> [TASK DETAILS]
Make an exact copy of the data below, leaving out every picture.

> [DATA SHOWN]
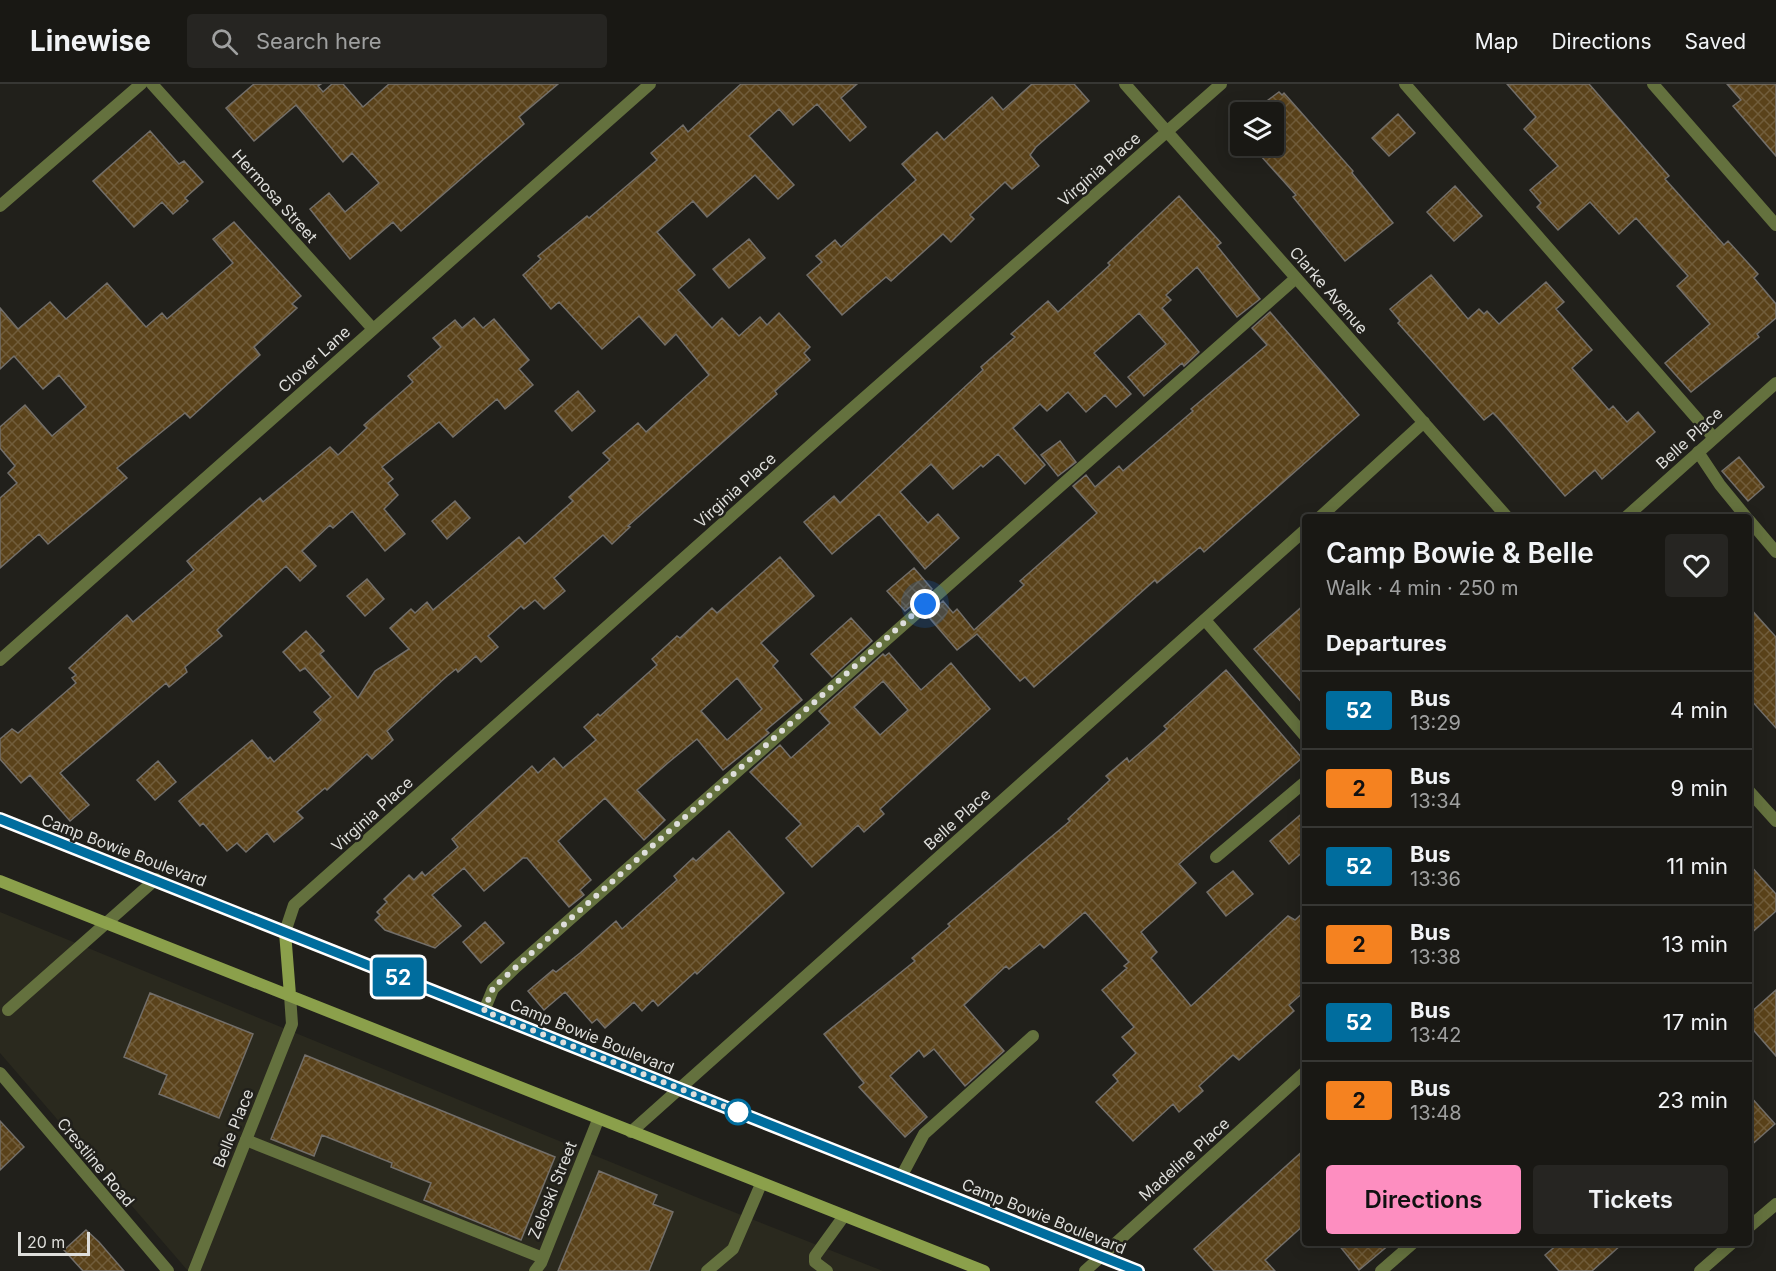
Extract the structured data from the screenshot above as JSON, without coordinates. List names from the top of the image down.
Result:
{
  "streets": {
    "main road": ["Camp Bowie Boulevard"],
    "street": [
      "Virginia Place",
      "Hermosa Street",
      "Clarke Avenue",
      "Clover Lane",
      "Belle Place",
      "Madeline Place",
      "Crestline Road",
      "Zeloski Street"
    ]
  },
  "crossings": [
    ["Virginia Place", "Clarke Avenue"],
    ["Virginia Place", "Camp Bowie Boulevard"],
    ["Hermosa Street", "Clover Lane"],
    ["Belle Place", "Camp Bowie Boulevard"],
    ["Camp Bowie Boulevard", "Madeline Place"]
  ],
  "lines": ["bus line 52"],
  "scale_bar": "20 m",
  "page": {
    "header": "Linewise",
    "search": "Search here",
    "nav": ["Map", "Directions", "Saved"],
    "on_map": "52",
    "heading": [
      ["Camp Bowie & Belle", "Walk · 4 min · 250 m"],
      "Departures"
    ],
    "list": [
      {
        "mark": "52",
        "name": "Bus",
        "note": "13:29",
        "value": "4 min"
      },
      {
        "mark": "2",
        "name": "Bus",
        "note": "13:34",
        "value": "9 min"
      },
      {
        "mark": "52",
        "name": "Bus",
        "note": "13:36",
        "value": "11 min"
      },
      {
        "mark": "2",
        "name": "Bus",
        "note": "13:38",
        "value": "13 min"
      },
      {
        "mark": "52",
        "name": "Bus",
        "note": "13:42",
        "value": "17 min"
      },
      {
        "mark": "2",
        "name": "Bus",
        "note": "13:48",
        "value": "23 min"
      }
    ],
    "buttons": ["Directions", "Tickets"],
    "scale": "20 m"
  }
}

> [RESPONSE]
Extract the structured data from the screenshot above as JSON, without coordinates. List names from the top of the image down.
Result:
{
  "streets": {
    "main road": ["Camp Bowie Boulevard"],
    "street": [
      "Virginia Place",
      "Hermosa Street",
      "Clarke Avenue",
      "Clover Lane",
      "Belle Place",
      "Madeline Place",
      "Crestline Road",
      "Zeloski Street"
    ]
  },
  "crossings": [
    ["Virginia Place", "Clarke Avenue"],
    ["Virginia Place", "Camp Bowie Boulevard"],
    ["Hermosa Street", "Clover Lane"],
    ["Belle Place", "Camp Bowie Boulevard"],
    ["Camp Bowie Boulevard", "Madeline Place"]
  ],
  "lines": ["bus line 52"],
  "scale_bar": "20 m",
  "page": {
    "header": "Linewise",
    "search": "Search here",
    "nav": ["Map", "Directions", "Saved"],
    "on_map": "52",
    "heading": [
      ["Camp Bowie & Belle", "Walk · 4 min · 250 m"],
      "Departures"
    ],
    "list": [
      {
        "mark": "52",
        "name": "Bus",
        "note": "13:29",
        "value": "4 min"
      },
      {
        "mark": "2",
        "name": "Bus",
        "note": "13:34",
        "value": "9 min"
      },
      {
        "mark": "52",
        "name": "Bus",
        "note": "13:36",
        "value": "11 min"
      },
      {
        "mark": "2",
        "name": "Bus",
        "note": "13:38",
        "value": "13 min"
      },
      {
        "mark": "52",
        "name": "Bus",
        "note": "13:42",
        "value": "17 min"
      },
      {
        "mark": "2",
        "name": "Bus",
        "note": "13:48",
        "value": "23 min"
      }
    ],
    "buttons": ["Directions", "Tickets"],
    "scale": "20 m"
  }
}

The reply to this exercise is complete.